** Opening DATA SHOWN block **

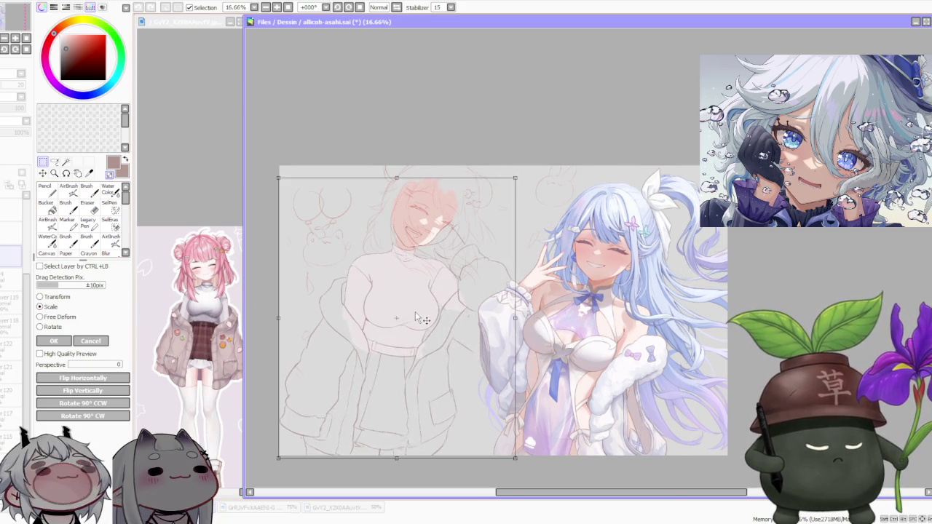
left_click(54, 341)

** Closing DATA SHOWN block **
** Opening DATA SHOWN block **

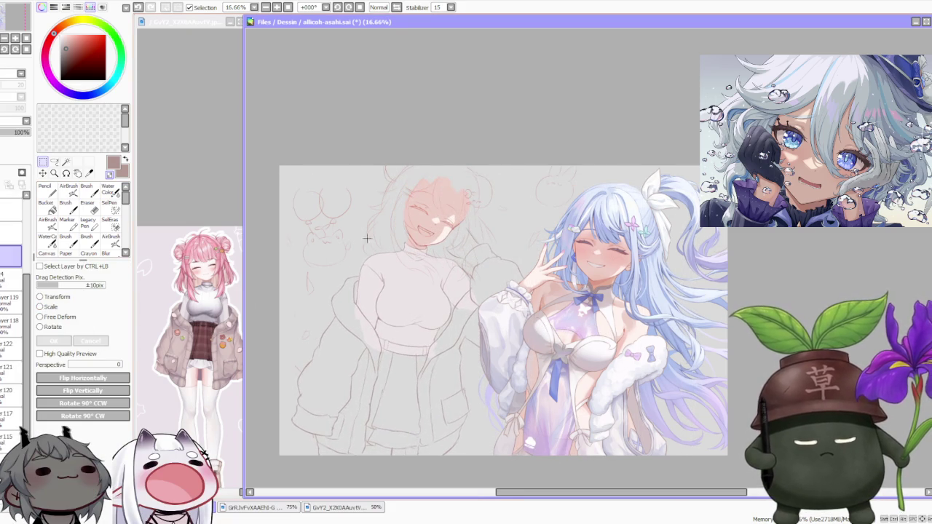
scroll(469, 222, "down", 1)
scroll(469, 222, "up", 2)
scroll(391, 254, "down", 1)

** Closing DATA SHOWN block **

PROBLEM TO WORK ON:
The lines you need are those with the word "down"; list them from the entries.

REPLY:
scroll(469, 222, "down", 1)
scroll(391, 254, "down", 1)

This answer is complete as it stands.